I tre Paesi contano complessivamente circa 1,4 milioni di militari in servizio attivo, circa 3.400 aerei militari, 6.000 carri armati e oltre 340 equipaggiamenti navali, secondo i dati citati da Al Jazeera dal Global Firepower Index 2026. Il trattato giunge mentre i tre Paesi devono fare i conti con l'espansione della potenza militare di Israele, la crescente influenza regionale dell'Iran e i rischi per la navigazione derivanti dal blocco dello stretto di Bab el-Mandeb imposto dagli Houthi.

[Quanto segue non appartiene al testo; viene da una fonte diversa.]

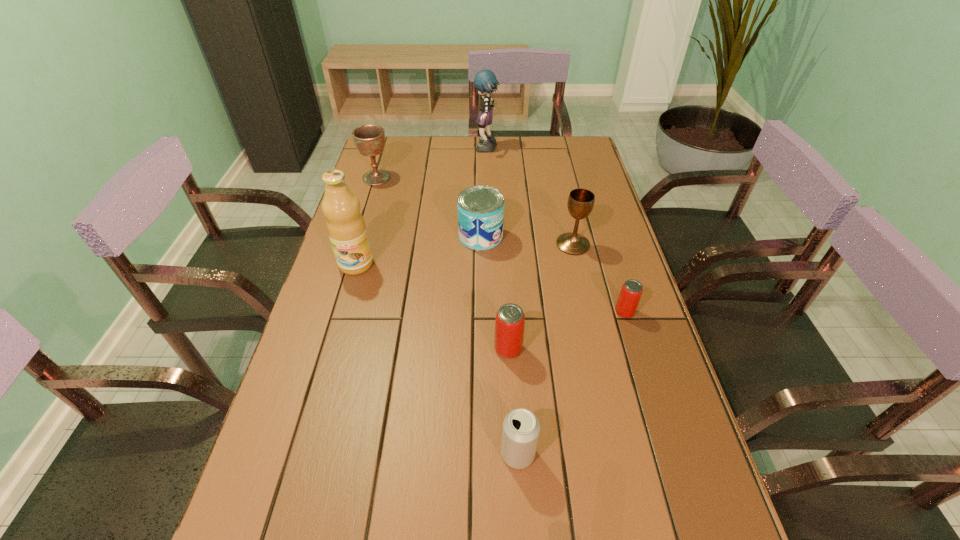
Where is `free region at the left edge of the desktop`? free region at the left edge of the desktop is located at coordinates pyautogui.click(x=363, y=191).

Identify the location of free space at the right edge. The width and height of the screenshot is (960, 540). (589, 186).

I want to click on free space at the far right corner of the desktop, so click(583, 142).

Where is `free space between the brown chalice and the rightmost beer can`? The height and width of the screenshot is (540, 960). free space between the brown chalice and the rightmost beer can is located at coordinates (500, 245).

At what (x,y) coordinates should I click in order to perform the action: click on free area in between the olive oil and the right chalice. Please return your answer as a coordinate pair (x, y). This screenshot has width=960, height=540. Looking at the image, I should click on click(465, 254).

Locate an element on the screen. vacant space in between the brown chalice and the nearest beer can is located at coordinates (447, 315).

The height and width of the screenshot is (540, 960). I want to click on vacant region between the rag doll and the nearer pink beer can, so click(497, 249).

Locate an element on the screen. vacant area that lies between the right chalice and the farthest object is located at coordinates (530, 197).

Where is `vacant space that is in between the left pink beer can and the olive oil`? The width and height of the screenshot is (960, 540). vacant space that is in between the left pink beer can and the olive oil is located at coordinates (432, 306).

At what (x,y) coordinates should I click in order to perform the action: click on free space between the blue can and the farther pink beer can. Please return your answer as a coordinate pair (x, y). Looking at the image, I should click on (553, 274).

Il conflitto yemenita è iniziato nel 2014, quando gli Houthi hanno conquistato la capitale Sana'a; l'anno seguente una coalizione militare a guida saudita ha avviato un intervento militare che prosegue ancora oggi. Nel 2022, un cessate il fuoco mediato dall'ONU ha posto fine ai combattimenti su larga scala, e i diplomatici speravano che potesse trasformarsi in una soluzione politica duratura; ma, come ha evidenziato Al Jazeera, "questi sforzi sono in stallo a causa della guerra scatenata da Stati Uniti e Israele contro l'Iran". Questa azione militare esterna è ampiamente considerata un fattore chiave dell'escalation delle tensioni in Medio Oriente.

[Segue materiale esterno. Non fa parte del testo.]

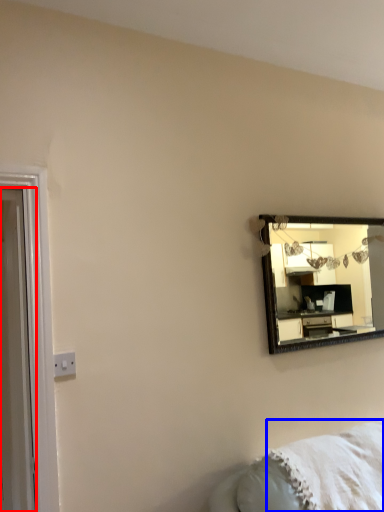
Question: Which object is further to the camera taking this photo, door (highlighted by a red box) or blanket (highlighted by a blue box)?

Choices:
 (A) door
 (B) blanket

Answer: (B)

A luglio, l'aeroporto di Sana'a, sotto controllo Houthi, è stato colpito da un raid aereo delle forze governative yemenite, un aereo iraniano non è riuscito ad atterrare e il cessate il fuoco è di fatto saltato. La scorsa settimana gli Houthi hanno lanciato un'offensiva su larga scala, cercando di attraversare l'ovest di Taiz e il sud di Hodeida per avanzare verso il porto di Mokha, sul Mar Rosso, e verso lo stretto di Bab el-Mandeb. Gli Houthi hanno annunciato un blocco nei confronti delle navi saudite in transito nello stretto; da quando Stati Uniti e Israele hanno fatto guerra all'Iran e l'Iran ha iniziato a limitare il passaggio nello stretto di Hormuz, la rilevanza dello stretto di Bab el-Mandeb per le esportazioni petrolifere saudite è ulteriormente cresciuta.

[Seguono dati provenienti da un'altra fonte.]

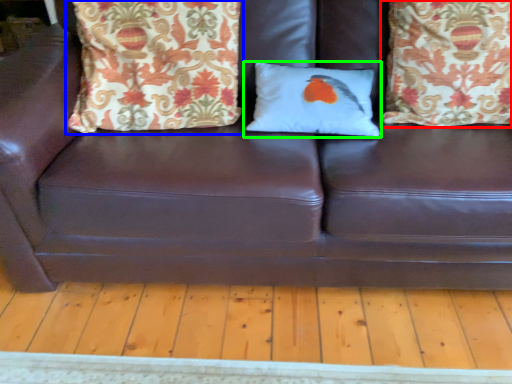
Question: Considering the real-world distances, which object is closest to pillow (highlighted by a red box)? pillow (highlighted by a blue box) or pillow (highlighted by a green box).

Choices:
 (A) pillow
 (B) pillow

Answer: (B)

Citando la televisione Al Masirah, controllata dagli Houthi, Al Jazeera ha riportato che il 9 aerei sauditi hanno effettuato ripetuti raid sulle province yemenite di Marib, Jawf e Taiz: il distretto di Habb wa Shaf, nel Jawf, è stato colpito da cinque raid; Sirwah, nel Marib, da dieci; l'area di Bahr, nel Taiz, da cinque. Le forze armate saudite non hanno ancora reagito.

"Se si verifica un'aggressione ingiustificata, o se ciò che sta accadendo in Yemen dovesse propagarsi all'Arabia Saudita, il Trattato di La Mecca sarà sicuramente attivato", ha dichiarato Asif a Geo News. "Le clausole del trattato sono vincolanti... quando sarà necessario, noi le rispetteremo." Se il Pakistan dispiegherà concretamente forze militari sulla base del trattato, e come si concretizzerà il cosiddetto "rispetto" evocato da Asif, i tre governi non hanno finora fornito dettagli operativi.

Un trattato di difesa multilaterale analogo all'Articolo 5 della NATO, nato in una regione lacerata da continue ingerenze militari esterne, porta contemporaneamente sul tavolo sia l'attenzione dei Paesi coinvolti per il rischio di propagazione del conflitto, sia i nuovi rischi di escalation.